Markets revenues of $5.6 billion increased 15%, driven by growth in both Fixed Income markets and Equity markets revenues.

Fixed Income markets revenues of $4.0 billion increased 12% on the back of growth in both rates and currencies and spread products and other fixed income. Rates and currencies revenues increased 15%, largely driven by higher revenues in rates due to elevated client activity. Spread products and other fixed income revenues were up 8%, reflecting higher mortgage trading, higher financing activity and lower commodities activity.

Equity markets revenues of $1.5 billion increased 24%, driven by higher client activity in derivatives and increased volumes in cash equities, along with continued momentum in prime services, with record prime balances (up approximately 44%).

Markets operating expenses of $3.5 billion increased 5%, primarily supported by higher compensation and benefits, along with the impact of FX translation, partially offset by lower transactional and product servicing expenses, as higher transaction volumes were more than offset by efficiency actions.

Markets net income was $1.6 billion increased 46%, driven by the higher revenues and the lower cost of credit, partially offset by the higher expenses.

Across all segments, Citigroup revenues of $22.1 billion in the third quarter 2025 increased 9%, on a reported basis, driven by growth in each of Citi’s five interconnected businesses and Legacy Franchises, partially offset by a decline in Corporate/Other.
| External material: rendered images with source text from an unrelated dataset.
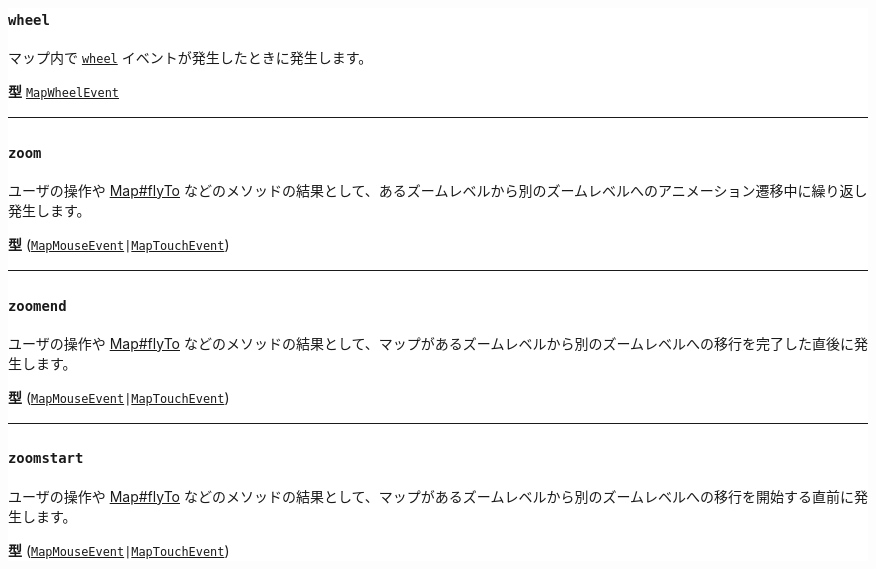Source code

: 
### **`wheel`**

マップ内で [`wheel`](https://developer.mozilla.org/docs/Web/Events/wheel) イベントが発生したときに発生します。

**型** [`MapWheelEvent`](https://docs.mapbox.com/mapbox-gl-js/ja/api/events/#mapwheelevent)

---

### **`zoom`**

ユーザの操作や [Map#flyTo](./map.md#flyto-options) などのメソッドの結果として、あるズームレベルから別のズームレベルへのアニメーション遷移中に繰り返し発生します。

**型** ([`MapMouseEvent`](https://docs.mapbox.com/mapbox-gl-js/ja/api/events/#mapmouseevent)` | `[`MapTouchEvent`](https://docs.mapbox.com/mapbox-gl-js/ja/api/events/#maptouchevent))

---

### **`zoomend`**

ユーザの操作や [Map#flyTo](./map.md#flyto-options) などのメソッドの結果として、マップがあるズームレベルから別のズームレベルへの移行を完了した直後に発生します。

**型** ([`MapMouseEvent`](https://docs.mapbox.com/mapbox-gl-js/ja/api/events/#mapmouseevent)` | `[`MapTouchEvent`](https://docs.mapbox.com/mapbox-gl-js/ja/api/events/#maptouchevent))

---

### **`zoomstart`**

ユーザの操作や [Map#flyTo](./map.md#flyto-options) などのメソッドの結果として、マップがあるズームレベルから別のズームレベルへの移行を開始する直前に発生します。

**型** ([`MapMouseEvent`](https://docs.mapbox.com/mapbox-gl-js/ja/api/events/#mapmouseevent)` | `[`MapTouchEvent`](https://docs.mapbox.com/mapbox-gl-js/ja/api/events/#maptouchevent))
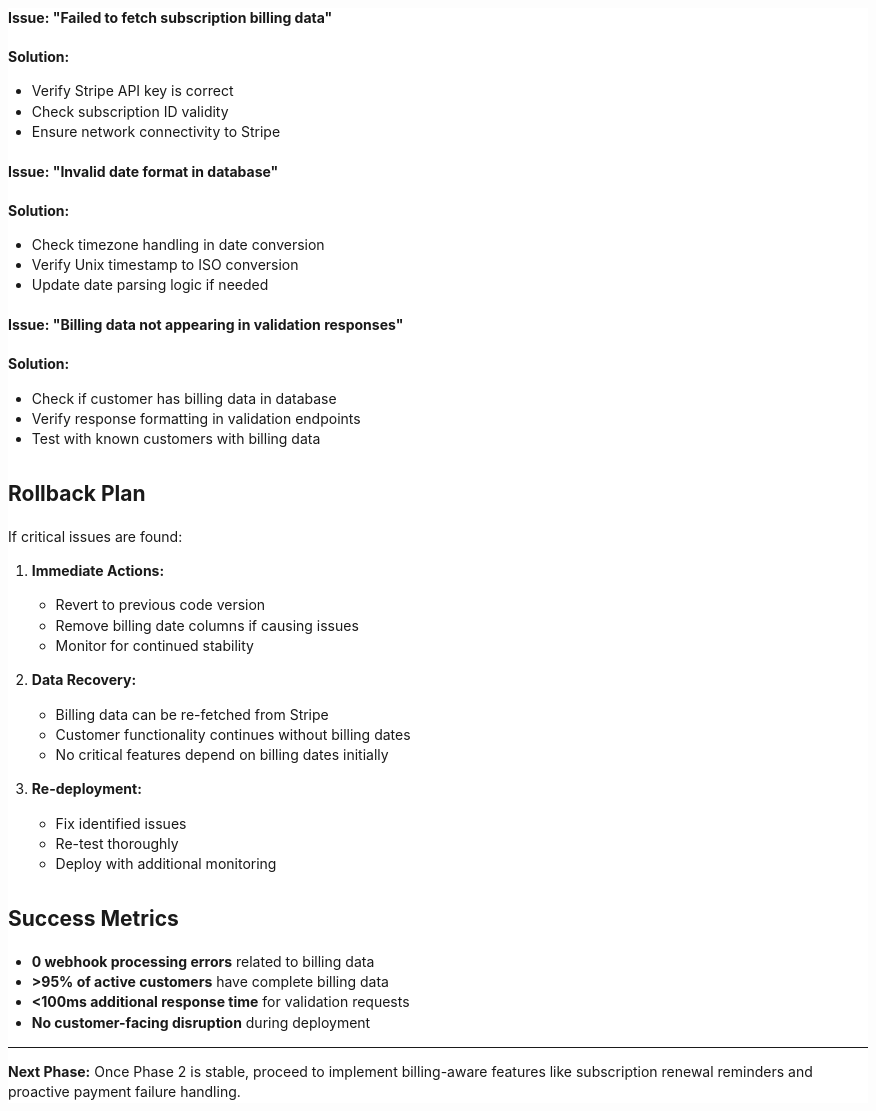 #### Issue: "Failed to fetch subscription billing data"
**Solution:**
- Verify Stripe API key is correct
- Check subscription ID validity
- Ensure network connectivity to Stripe

#### Issue: "Invalid date format in database"
**Solution:**
- Check timezone handling in date conversion
- Verify Unix timestamp to ISO conversion
- Update date parsing logic if needed

#### Issue: "Billing data not appearing in validation responses"
**Solution:**
- Check if customer has billing data in database
- Verify response formatting in validation endpoints
- Test with known customers with billing data

## Rollback Plan

If critical issues are found:

1. **Immediate Actions:**
   - Revert to previous code version
   - Remove billing date columns if causing issues
   - Monitor for continued stability

2. **Data Recovery:**
   - Billing data can be re-fetched from Stripe
   - Customer functionality continues without billing dates
   - No critical features depend on billing dates initially

3. **Re-deployment:**
   - Fix identified issues
   - Re-test thoroughly
   - Deploy with additional monitoring

## Success Metrics

- **0 webhook processing errors** related to billing data
- **>95% of active customers** have complete billing data
- **<100ms additional response time** for validation requests
- **No customer-facing disruption** during deployment

---

**Next Phase:** Once Phase 2 is stable, proceed to implement billing-aware features like subscription renewal reminders and proactive payment failure handling.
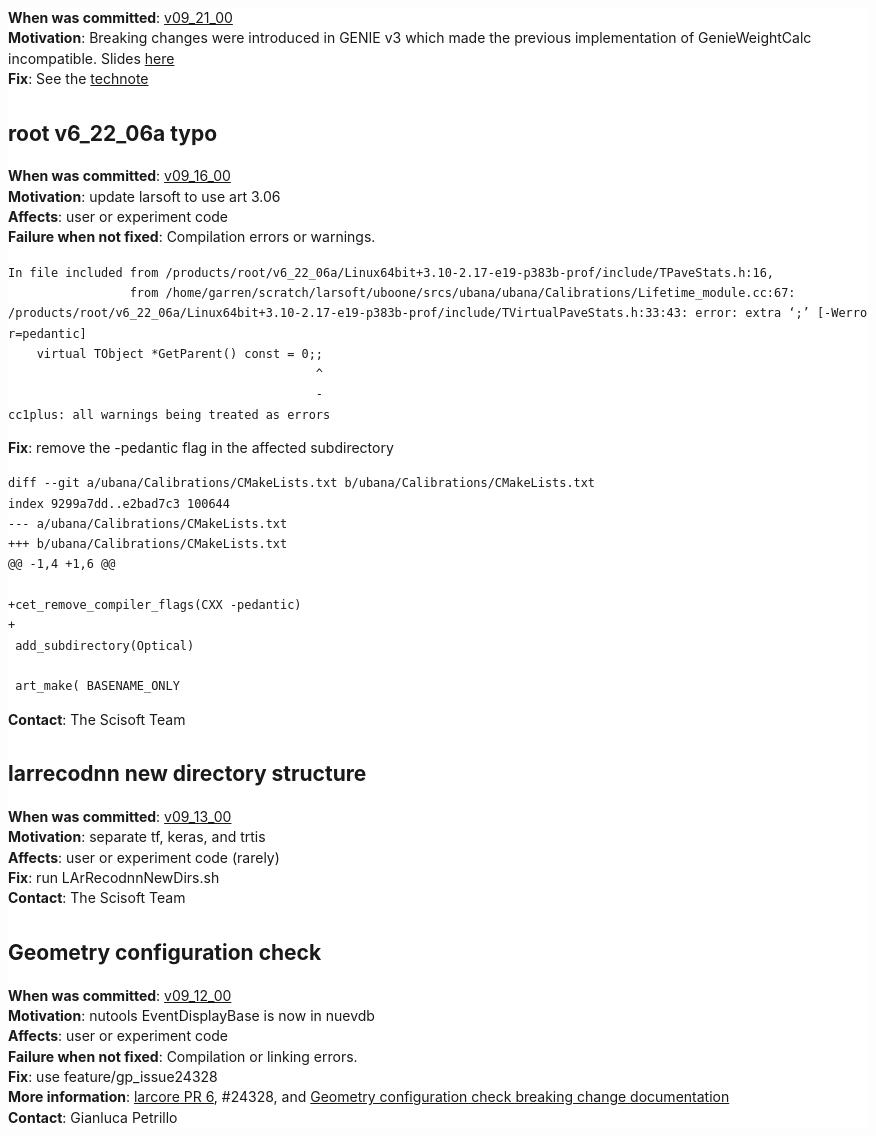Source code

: **When was committed**: [v09_21_00](ReleaseNotes092100)  
**Motivation**: Breaking changes were introduced in GENIE v3 which made the previous implementation of GenieWeightCalc incompatible. Slides [here](https://indico.fnal.gov/event/47983/contributions/209278/attachments/140332/176331/genie_v3_reweight_larsoft.pdf)  
**Fix**: See the [technote](https://cdcvs.fnal.gov/redmine/attachments/63586/genieweightcalc_technote.pdf)

## root v6_22_06a typo

**When was committed**: [v09_16_00](ReleaseNotes091600)  
**Motivation**: update larsoft to use art 3.06  
**Affects**: user or experiment code  
**Failure when not fixed**: Compilation errors or warnings.

    In file included from /products/root/v6_22_06a/Linux64bit+3.10-2.17-e19-p383b-prof/include/TPaveStats.h:16,
                     from /home/garren/scratch/larsoft/uboone/srcs/ubana/ubana/Calibrations/Lifetime_module.cc:67:
    /products/root/v6_22_06a/Linux64bit+3.10-2.17-e19-p383b-prof/include/TVirtualPaveStats.h:33:43: error: extra ‘;’ [-Werror=pedantic]
        virtual TObject *GetParent() const = 0;;
                                               ^
                                               -
    cc1plus: all warnings being treated as errors

  
**Fix**: remove the -pedantic flag in the affected subdirectory

    diff --git a/ubana/Calibrations/CMakeLists.txt b/ubana/Calibrations/CMakeLists.txt
    index 9299a7dd..e2bad7c3 100644
    --- a/ubana/Calibrations/CMakeLists.txt
    +++ b/ubana/Calibrations/CMakeLists.txt
    @@ -1,4 +1,6 @@

    +cet_remove_compiler_flags(CXX -pedantic)
    +
     add_subdirectory(Optical)

     art_make( BASENAME_ONLY

  
**Contact**: The Scisoft Team

## larrecodnn new directory structure

**When was committed**: [v09_13_00](ReleaseNotes091300)  
**Motivation**: separate tf, keras, and trtis  
**Affects**: user or experiment code (rarely)  
**Fix**: run LArRecodnnNewDirs.sh  
**Contact**: The Scisoft Team

## Geometry configuration check

**When was committed**: [v09_12_00](ReleaseNotes091200)  
**Motivation**: nutools EventDisplayBase is now in nuevdb  
**Affects**: user or experiment code  
**Failure when not fixed**: Compilation or linking errors.  
**Fix**: use feature/gp_issue24328  
**More information**: [larcore PR 6](https://github.com/LArSoft/larcore/pull/6), \#24328, and [Geometry configuration check breaking change documentation](Geometry_configuration_check_breaking_change_documentation)  
**Contact**: Gianluca Petrillo
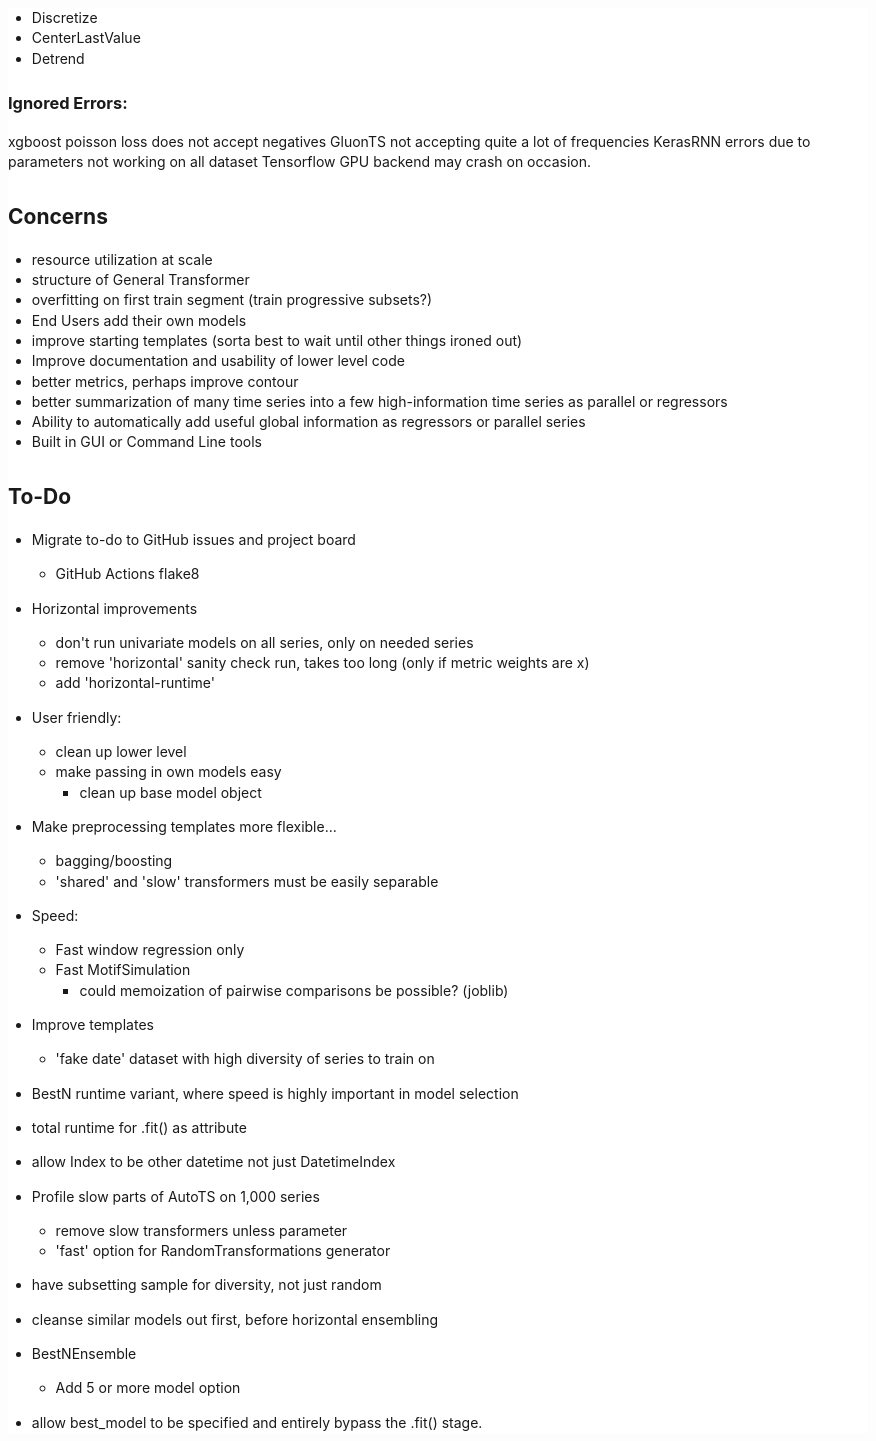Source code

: * Discretize
* CenterLastValue
* Detrend

### Ignored Errors:
xgboost poisson loss does not accept negatives
GluonTS not accepting quite a lot of frequencies
KerasRNN errors due to parameters not working on all dataset
Tensorflow GPU backend may crash on occasion.

## Concerns
* resource utilization at scale
* structure of General Transformer
* overfitting on first train segment (train progressive subsets?)
* End Users add their own models
* improve starting templates (sorta best to wait until other things ironed out)
* Improve documentation and usability of lower level code
* better metrics, perhaps improve contour
* better summarization of many time series into a few high-information time series as parallel or regressors
* Ability to automatically add useful global information as regressors or parallel series
* Built in GUI or Command Line tools


## To-Do
* Migrate to-do to GitHub issues and project board
	* GitHub Actions flake8
* Horizontal improvements
	* don't run univariate models on all series, only on needed series
	* remove 'horizontal' sanity check run, takes too long (only if metric weights are x)
	* add 'horizontal-runtime'
* User friendly:
	* clean up lower level
	* make passing in own models easy
		* clean up base model object
* Make preprocessing templates more flexible...
	* bagging/boosting
	* 'shared' and 'slow' transformers must be easily separable
* Speed:
	* Fast window regression only
	* Fast MotifSimulation
		* could memoization of pairwise comparisons be possible? (joblib)
* Improve templates
	* 'fake date' dataset with high diversity of series to train on
* BestN runtime variant, where speed is highly important in model selection
* total runtime for .fit() as attribute
* allow Index to be other datetime not just DatetimeIndex


* Profile slow parts of AutoTS on 1,000 series
	* remove slow transformers unless parameter
	* 'fast' option for RandomTransformations generator
* have subsetting sample for diversity, not just random
* cleanse similar models out first, before horizontal ensembling
* BestNEnsemble
	* Add 5 or more model option
* allow best_model to be specified and entirely bypass the .fit() stage.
Net interest income increased 12%, thanks to Markets, U.S. Personal Banking (USPB), Services, Wealth, Legacy Franchises and Banking, partially offset by a decline in Corporate/Other. Non-interest revenue increased 4%, driven by Banking, Wealth and Legacy Franchises, largely offset by decreases in Corporate/Other, Markets, Services and USPB.

Citigroup net income was $3.8 billion in the third quarter 2025, compared to net income of $3.2 billion in the prior-year period, thanks to the higher revenues and the lower cost of credit, largely offset by the higher expenses.

Earnings per share of $1.86 increased from $1.51 per diluted share in the prior-year period, reflecting the higher net income and lower shares outstanding.